• [Exercise] Present every line of the listing as a Markdown table with the columns "Row" and "Text line", numbering the rows consecutively and omitting blank lines and the pictures.

-------- Task material

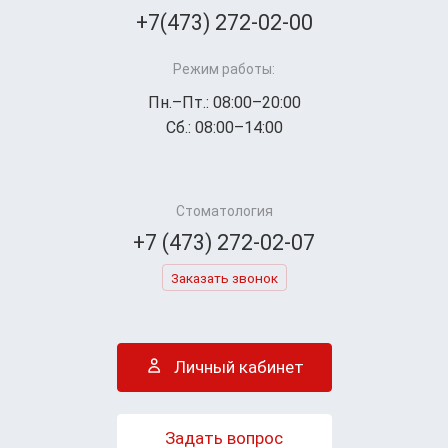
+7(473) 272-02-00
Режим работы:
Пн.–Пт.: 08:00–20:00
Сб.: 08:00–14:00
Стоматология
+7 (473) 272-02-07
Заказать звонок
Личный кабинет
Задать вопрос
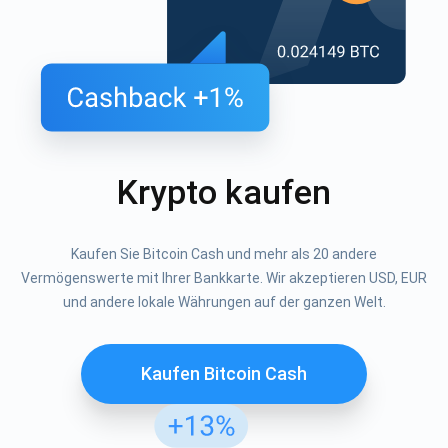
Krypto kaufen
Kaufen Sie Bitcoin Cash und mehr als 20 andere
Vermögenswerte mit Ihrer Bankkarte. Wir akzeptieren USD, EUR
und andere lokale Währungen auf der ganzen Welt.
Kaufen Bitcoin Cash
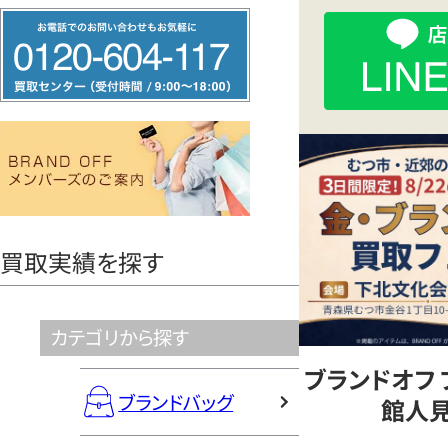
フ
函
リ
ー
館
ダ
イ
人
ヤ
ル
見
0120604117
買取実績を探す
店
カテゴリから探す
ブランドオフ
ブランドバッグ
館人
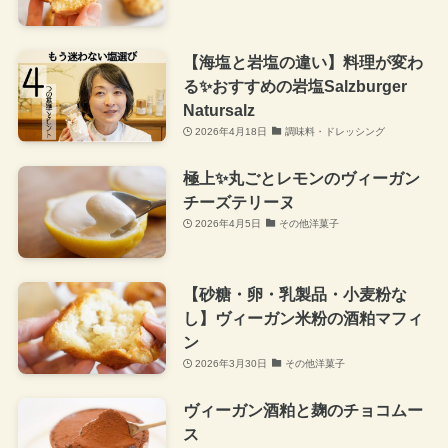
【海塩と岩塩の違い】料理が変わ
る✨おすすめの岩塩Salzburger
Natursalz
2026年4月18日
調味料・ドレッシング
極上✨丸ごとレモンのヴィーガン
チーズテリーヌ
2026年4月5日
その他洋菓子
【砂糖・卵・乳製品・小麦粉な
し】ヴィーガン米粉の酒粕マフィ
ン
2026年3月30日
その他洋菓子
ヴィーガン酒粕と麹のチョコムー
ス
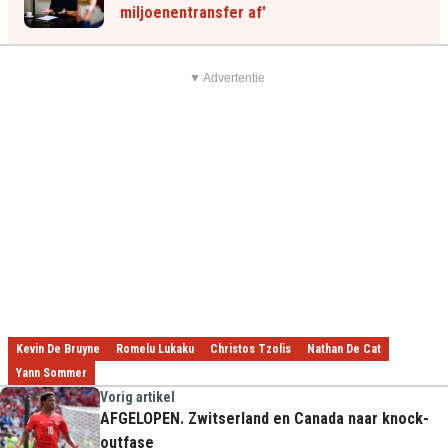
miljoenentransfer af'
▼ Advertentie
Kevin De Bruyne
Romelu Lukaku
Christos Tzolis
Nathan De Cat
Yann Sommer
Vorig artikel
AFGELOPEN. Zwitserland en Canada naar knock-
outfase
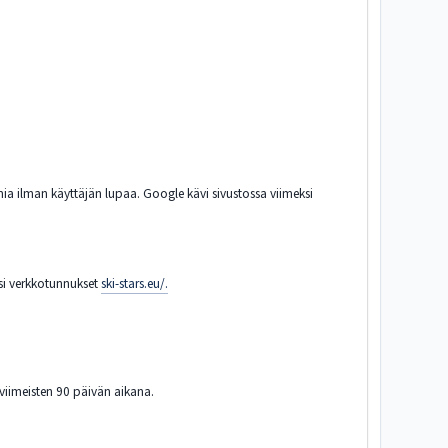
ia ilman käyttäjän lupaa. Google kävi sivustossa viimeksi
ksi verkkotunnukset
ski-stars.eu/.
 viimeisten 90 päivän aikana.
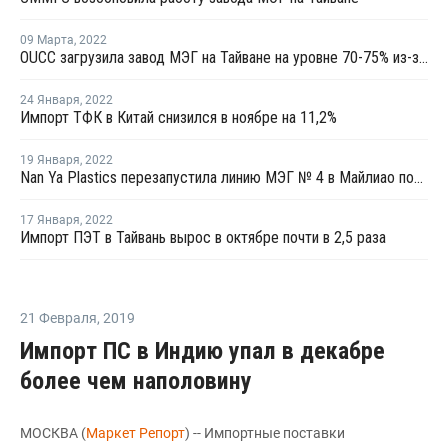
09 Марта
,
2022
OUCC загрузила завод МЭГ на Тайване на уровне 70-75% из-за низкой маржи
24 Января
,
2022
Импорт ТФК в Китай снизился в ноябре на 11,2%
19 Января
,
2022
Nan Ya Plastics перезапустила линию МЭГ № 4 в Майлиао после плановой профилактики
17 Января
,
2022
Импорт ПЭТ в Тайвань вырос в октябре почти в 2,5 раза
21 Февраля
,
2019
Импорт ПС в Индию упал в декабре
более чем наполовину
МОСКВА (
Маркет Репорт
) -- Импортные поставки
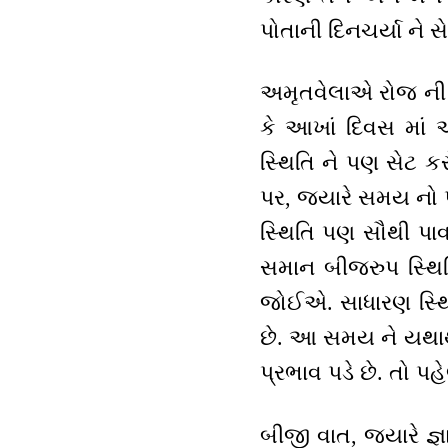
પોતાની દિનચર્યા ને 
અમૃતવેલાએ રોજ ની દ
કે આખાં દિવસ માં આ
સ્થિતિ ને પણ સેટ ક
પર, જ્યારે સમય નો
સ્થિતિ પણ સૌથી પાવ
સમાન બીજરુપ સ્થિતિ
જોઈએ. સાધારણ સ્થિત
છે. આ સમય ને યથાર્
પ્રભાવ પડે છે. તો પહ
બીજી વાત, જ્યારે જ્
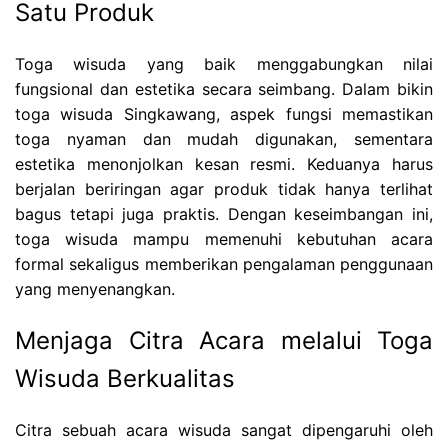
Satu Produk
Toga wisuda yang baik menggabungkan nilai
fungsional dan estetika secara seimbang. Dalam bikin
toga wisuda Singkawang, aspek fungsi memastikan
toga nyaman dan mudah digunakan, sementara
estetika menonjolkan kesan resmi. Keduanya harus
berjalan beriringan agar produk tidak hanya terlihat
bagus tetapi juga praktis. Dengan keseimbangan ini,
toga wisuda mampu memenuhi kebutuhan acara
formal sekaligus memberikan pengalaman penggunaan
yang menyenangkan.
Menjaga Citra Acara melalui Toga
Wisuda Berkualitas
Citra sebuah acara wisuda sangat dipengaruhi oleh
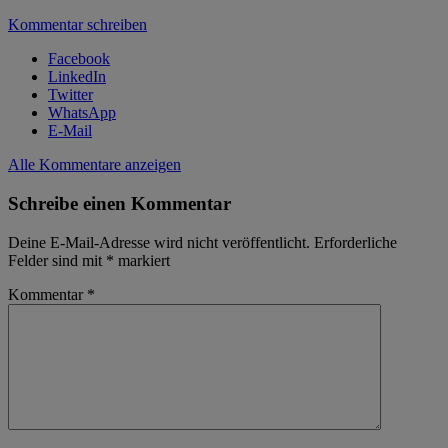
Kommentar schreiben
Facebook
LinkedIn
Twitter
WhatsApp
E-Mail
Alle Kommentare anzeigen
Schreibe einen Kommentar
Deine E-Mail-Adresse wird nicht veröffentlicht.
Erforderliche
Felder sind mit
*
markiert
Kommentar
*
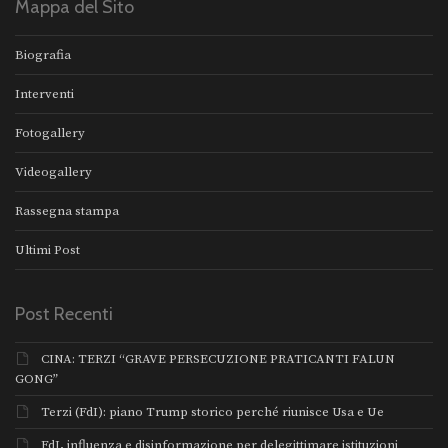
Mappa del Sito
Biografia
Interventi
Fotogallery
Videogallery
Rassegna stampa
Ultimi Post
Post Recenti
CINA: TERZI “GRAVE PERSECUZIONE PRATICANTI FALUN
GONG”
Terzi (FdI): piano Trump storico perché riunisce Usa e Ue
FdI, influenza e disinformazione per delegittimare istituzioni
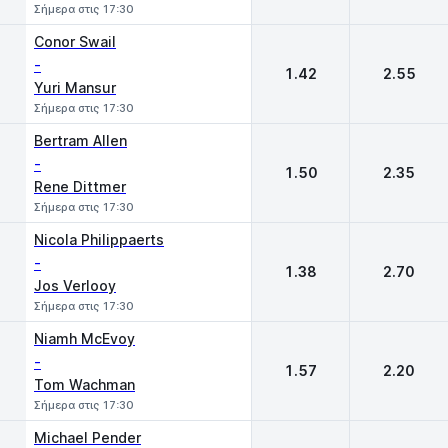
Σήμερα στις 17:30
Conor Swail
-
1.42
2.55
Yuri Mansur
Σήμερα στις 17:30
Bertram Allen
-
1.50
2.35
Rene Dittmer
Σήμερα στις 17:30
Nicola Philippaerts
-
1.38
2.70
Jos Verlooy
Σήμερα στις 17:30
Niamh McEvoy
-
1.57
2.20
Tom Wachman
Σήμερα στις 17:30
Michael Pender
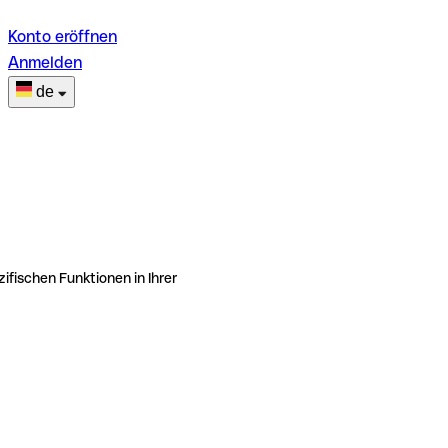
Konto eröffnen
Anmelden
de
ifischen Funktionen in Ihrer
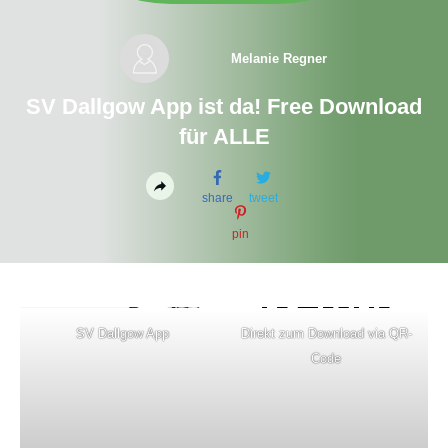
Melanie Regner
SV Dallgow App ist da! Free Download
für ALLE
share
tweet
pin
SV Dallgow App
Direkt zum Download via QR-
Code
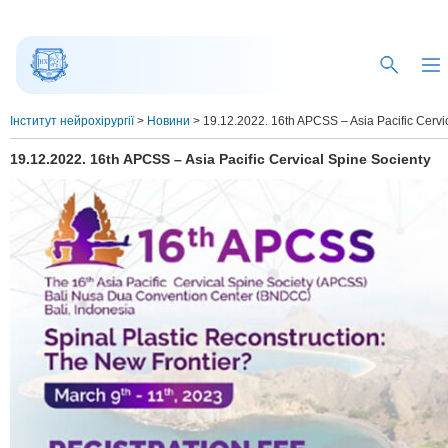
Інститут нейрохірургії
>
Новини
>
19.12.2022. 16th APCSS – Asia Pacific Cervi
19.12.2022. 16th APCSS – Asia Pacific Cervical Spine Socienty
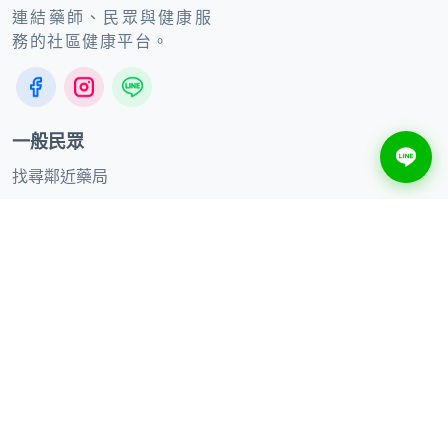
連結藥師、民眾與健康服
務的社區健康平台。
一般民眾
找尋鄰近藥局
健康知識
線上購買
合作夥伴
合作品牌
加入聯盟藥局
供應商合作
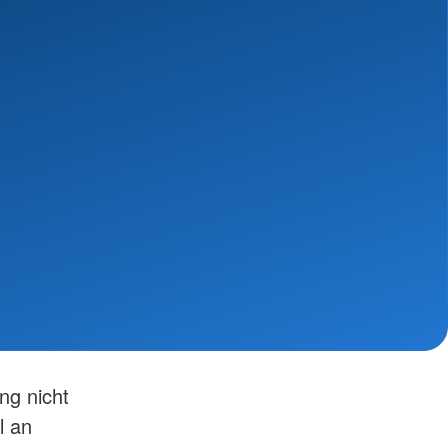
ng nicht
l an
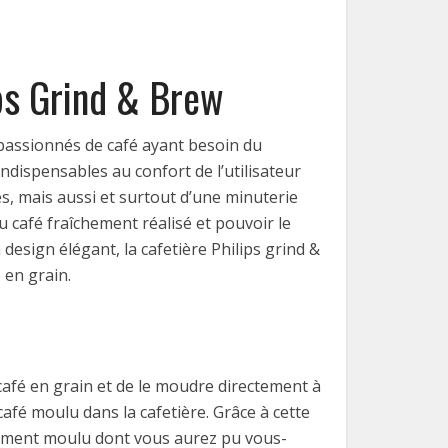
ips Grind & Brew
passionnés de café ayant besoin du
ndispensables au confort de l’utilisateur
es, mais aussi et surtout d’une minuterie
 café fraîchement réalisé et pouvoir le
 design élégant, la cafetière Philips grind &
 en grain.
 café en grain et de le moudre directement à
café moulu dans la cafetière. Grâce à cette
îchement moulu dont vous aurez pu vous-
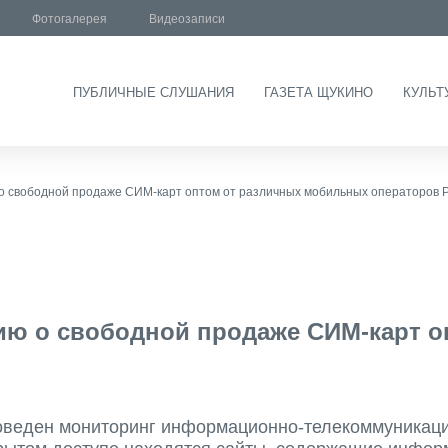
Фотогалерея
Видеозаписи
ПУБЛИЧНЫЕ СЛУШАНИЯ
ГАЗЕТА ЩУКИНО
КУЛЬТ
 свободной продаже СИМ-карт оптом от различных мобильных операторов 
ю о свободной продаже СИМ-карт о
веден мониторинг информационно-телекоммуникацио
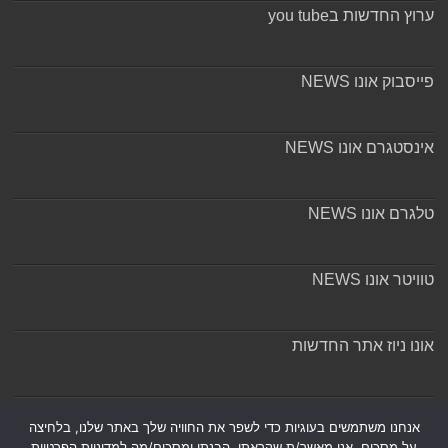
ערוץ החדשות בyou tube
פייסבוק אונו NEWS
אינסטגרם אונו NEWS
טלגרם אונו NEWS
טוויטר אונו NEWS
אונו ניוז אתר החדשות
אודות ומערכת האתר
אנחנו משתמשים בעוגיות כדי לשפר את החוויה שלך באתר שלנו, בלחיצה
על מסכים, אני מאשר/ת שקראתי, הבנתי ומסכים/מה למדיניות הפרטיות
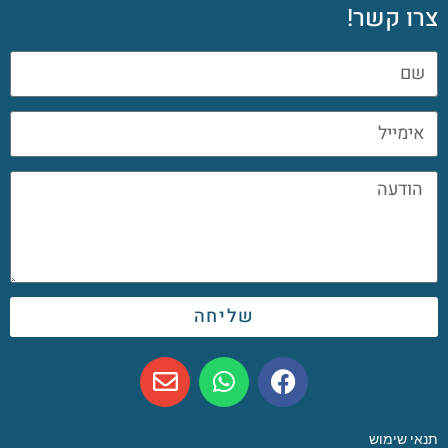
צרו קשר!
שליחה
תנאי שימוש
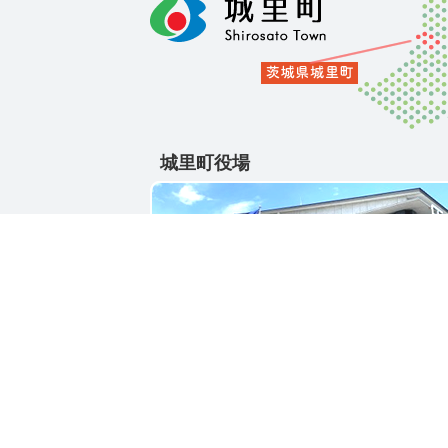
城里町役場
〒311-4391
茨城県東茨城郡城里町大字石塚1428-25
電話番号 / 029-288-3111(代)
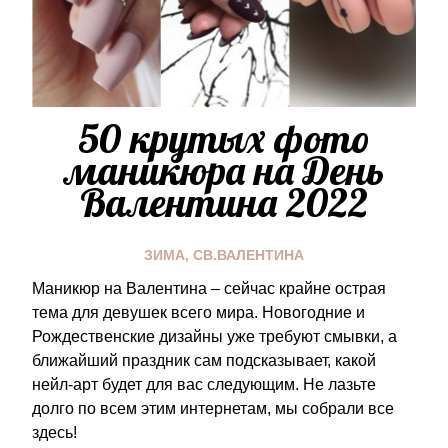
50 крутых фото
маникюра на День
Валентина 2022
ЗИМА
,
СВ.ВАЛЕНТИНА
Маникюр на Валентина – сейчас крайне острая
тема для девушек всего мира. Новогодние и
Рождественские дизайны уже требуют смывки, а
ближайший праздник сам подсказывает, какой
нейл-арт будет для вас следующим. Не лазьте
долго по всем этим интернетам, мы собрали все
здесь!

----------------

• [Output for this exercise]
| Row | Text line |
|---|---|
| 1 | +7(473) 272-02-00 |
| 2 | Режим работы: |
| 3 | Пн.–Пт.: 08:00–20:00 |
| 4 | Сб.: 08:00–14:00 |
| 5 | Стоматология |
| 6 | +7 (473) 272-02-07 |
| 7 | Заказать звонок |
| 8 | Личный кабинет |
| 9 | Задать вопрос |
| 10 | Krypto kaufen |
| 11 | Kaufen Sie Bitcoin Cash und mehr als 20 andere |
| 12 | Vermögenswerte mit Ihrer Bankkarte. Wir akzeptieren USD, EUR |
| 13 | und andere lokale Währungen auf der ganzen Welt. |
| 14 | Kaufen Bitcoin Cash |
| 15 | フ |
| 16 | 函 |
| 17 | リ |
| 18 | ー |
| 19 | 館 |
| 20 | ダ |
| 21 | イ |
| 22 | 人 |
| 23 | ヤ |
| 24 | ル |
| 25 | 見 |
| 26 | 0120604117 |
| 27 | 買取実績を探す |
| 28 | 店 |
| 29 | カテゴリから探す |
| 30 | ブランドオフ |
| 31 | ブランドバッグ |
| 32 | 館人 |
| 33 | 【海塩と岩塩の違い】料理が変わ |
| 34 | る✨おすすめの岩塩Salzburger |
| 35 | Natursalz |
| 36 | 2026年4月18日 |
| 37 | 調味料・ドレッシング |
| 38 | 極上✨丸ごとレモンのヴィーガン |
| 39 | チーズテリーヌ |
| 40 | 2026年4月5日 |
| 41 | その他洋菓子 |
| 42 | 【砂糖・卵・乳製品・小麦粉な |
| 43 | し】ヴィーガン米粉の酒粕マフィ |
| 44 | ン |
| 45 | 2026年3月30日 |
| 46 | その他洋菓子 |
| 47 | ヴィーガン酒粕と麹のチョコムー |
| 48 | ス |
| 49 | miljoenentransfer af' |
| 50 | ▼ Advertentie |
| 51 | Kevin De Bruyne |
| 52 | Romelu Lukaku |
| 53 | Christos Tzolis |
| 54 | Nathan De Cat |
| 55 | Yann Sommer |
| 56 | Vorig artikel |
| 57 | AFGELOPEN. Zwitserland en Canada naar knock- |
| 58 | outfase |
| 59 | ia ilman käyttäjän lupaa. Google kävi sivustossa viimeksi |
| 60 | ksi verkkotunnukset |
| 61 | ski-stars.eu/. |
| 62 |  viimeisten 90 päivän aikana. |
| 63 | 09 Марта |
| 64 | , |
| 65 | 2022 |
| 66 | OUCC загрузила завод МЭГ на Тайване на уровне 70-75% из-за низкой маржи |
| 67 | 24 Января |
| 68 | , |
| 69 | 2022 |
| 70 | Импорт ТФК в Китай снизился в ноябре на 11,2% |
| 71 | 19 Января |
| 72 | , |
| 73 | 2022 |
| 74 | Nan Ya Plastics перезапустила линию МЭГ № 4 в Майлиао после плановой профилактики |
| 75 | 17 Января |
| 76 | , |
| 77 | 2022 |
| 78 | Импорт ПЭТ в Тайвань вырос в октябре почти в 2,5 раза |
| 79 | 21 Февраля |
| 80 | , |
| 81 | 2019 |
| 82 | Импорт ПС в Индию упал в декабре |
| 83 | более чем наполовину |
| 84 | МОСКВА ( |
| 85 | Маркет Репорт |
| 86 | ) -- Импортные поставки |
| 87 | પોતાની દિનચર્યા ને  |
| 88 | અમૃતવેલાએ રોજ ની દ |
| 89 | કે આખાં દિવસ માં આ |
| 90 | સ્થિતિ ને પણ સેટ ક |
| 91 | પર, જ્યારે સમય નો |
| 92 | સ્થિતિ પણ સૌથી પાવ |
| 93 | સમાન બીજરુપ સ્થિતિ |
| 94 | જોઈએ. સાધારણ સ્થિત |
| 95 | છે. આ સમય ને યથાર્ |
| 96 | પ્રભાવ પડે છે. તો પહ |
| 97 | બીજી વાત, જ્યારે જ્ |
| 98 | Satu Produk |
| 99 | Toga wisuda yang baik menggabungkan nilai |
| 100 | fungsional dan estetika secara seimbang. Dalam bikin |
| 101 | toga wisuda Singkawang, aspek fungsi memastikan |
| 102 | toga nyaman dan mudah digunakan, sementara |
| 103 | estetika menonjolkan kesan resmi. Keduanya harus |
| 104 | berjalan beriringan agar produk tidak hanya terlihat |
| 105 | bagus tetapi juga praktis. Dengan keseimbangan ini, |
| 106 | toga wisuda mampu memenuhi kebutuhan acara |
| 107 | formal sekaligus memberikan pengalaman penggunaan |
| 108 | yang menyenangkan. |
| 109 | Menjaga Citra Acara melalui Toga |
| 110 | Wisuda Berkualitas |
| 111 | Citra sebuah acara wisuda sangat dipengaruhi oleh |
| 112 | Kommentar schreiben |
| 113 | Facebook |
| 114 | LinkedIn |
| 115 | Twitter |
| 116 | WhatsApp |
| 117 | E-Mail |
| 118 | Alle Kommentare anzeigen |
| 119 | Schreibe einen Kommentar |
| 120 | Deine E-Mail-Adresse wird nicht veröffentlicht. |
| 121 | Erforderliche |
| 122 | Felder sind mit |
| 123 | * |
| 124 | markiert |
| 125 | Kommentar |
| 126 | * |
| 127 | Mappa del Sito |
| 128 | Biografia |
| 129 | Interventi |
| 130 | Fotogallery |
| 131 | Videogallery |
| 132 | Rassegna stampa |
| 133 | Ultimi Post |
| 134 | Post Recenti |
| 135 | CINA: TERZI “GRAVE PERSECUZIONE PRATICANTI FALUN |
| 136 | GONG” |
| 137 | Terzi (FdI): piano Trump storico perché riunisce Usa e Ue |
| 138 | FdI, influenza e disinformazione per delegittimare istituzioni |
| 139 | Σήμερα στις 17:30 |
| 140 | Conor Swail |
| 141 | - |
| 142 | 1.42 |
| 143 | 2.55 |
| 144 | Yuri Mansur |
| 145 | Σήμερα στις 17:30 |
| 146 | Bertram Allen |
| 147 | - |
| 148 | 1.50 |
| 149 | 2.35 |
| 150 | Rene Dittmer |
| 151 | Σήμερα στις 17:30 |
| 152 | Nicola Philippaerts |
| 153 | - |
| 154 | 1.38 |
| 155 | 2.70 |
| 156 | Jos Verlooy |
| 157 | Σήμερα στις 17:30 |
| 158 | Niamh McEvoy |
| 159 | - |
| 160 | 1.57 |
| 161 | 2.20 |
| 162 | Tom Wachman |
| 163 | Σήμερα στις 17:30 |
| 164 | Michael Pender |
| 165 | Konto eröffnen |
| 166 | Anmelden |
| 167 | de |
| 168 | ifischen Funktionen in Ihrer |
| 169 | Melanie Regner |
| 170 | SV Dallgow App ist da! Free Download |
| 171 | für ALLE |
| 172 | share |
| 173 | tweet |
| 174 | pin |
| 175 | SV Dallgow App |
| 176 | Direkt zum Download via QR- |
| 177 | Code |
| 178 | Інститут нейрохірургії |
| 179 | > |
| 180 | Новини |
| 181 | > |
| 182 | 19.12.2022. 16th APCSS – Asia Pacific Cervi |
| 183 | 19.12.2022. 16th APCSS – Asia Pacific Cervical Spine Socienty |
| 184 | 連結藥師、民眾與健康服 |
| 185 | 務的社區健康平台。 |
| 186 | 一般民眾 |
| 187 | 找尋鄰近藥局 |
| 188 | 健康知識 |
| 189 | 線上購買 |
| 190 | 合作夥伴 |
| 191 | 合作品牌 |
| 192 | 加入聯盟藥局 |
| 193 | 供應商合作 |
| 194 | ng nicht |
| 195 | l an |
| 196 | ips Grind & Brew |
| 197 | passionnés de café ayant besoin du |
| 198 | ndispensables au confort de l’utilisateur |
| 199 | es, mais aussi et surtout d’une minuterie |
| 200 |  café fraîchement réalisé et pouvoir le |
| 201 |  design élégant, la cafetière Philips grind & |
| 202 |  en grain. |
| 203 |  café en grain et de le moudre directement à |
| 204 | café moulu dans la cafetière. Grâce à cette |
| 205 | îchement moulu dont vous aurez pu vous- |
| 206 | Фотогалерея |
| 207 | Видеозаписи |
| 208 | ПУБЛИЧНЫЕ СЛУШАНИЯ |
| 209 | ГАЗЕТА ЩУКИНО |
| 210 | КУЛЬТ |
| 211 |  свободной продаже СИМ-карт оптом от различных мобильных операторов  |
| 212 | ю о свободной продаже СИМ-карт о |
| 213 | веден мониторинг информационно-телекоммуникацио |
| 214 | ערוץ החדשות בyou tube |
| 215 | פייסבוק אונו NEWS |
| 216 | אינסטגרם אונו NEWS |
| 217 | טלגרם אונו NEWS |
| 218 | טוויטר אונו NEWS |
| 219 | אונו ניוז אתר החדשות |
| 220 | אודות ומערכת האתר |
| 221 | אנחנו משתמשים בעוגיות כדי לשפר את החוויה שלך באתר שלנו, בלחיצה |
| 222 | על מסכים, אני מאשר/ת שקראתי, הבנתי ומסכים/מה למדיניות הפרטיות |
| 223 | צרו קשר! |
| 224 | שליחה |
| 225 | תנאי שימוש |
| 226 | 城里町役場 |
| 227 | 〒311-4391 |
| 228 | 茨城県東茨城郡城里町大字石塚1428-25 |
| 229 | 電話番号 / 029-288-3111(代) |
| 230 | 50 крутых фото |
| 231 | маникюра на День |
| 232 | Валентина 2022 |
| 233 | ЗИМА |
| 234 | , |
| 235 | СВ.ВАЛЕНТИНА |
| 236 | Маникюр на Валентина – сейчас крайне острая |
| 237 | тема для девушек всего мира. Новогодние и |
| 238 | Рождественские дизайны уже требуют смывки, а |
| 239 | ближайший праздник сам подсказывает, какой |
| 240 | нейл-арт будет для вас следующим. Не лазьте |
| 241 | долго по всем этим интернетам, мы собрали все |
| 242 | здесь! |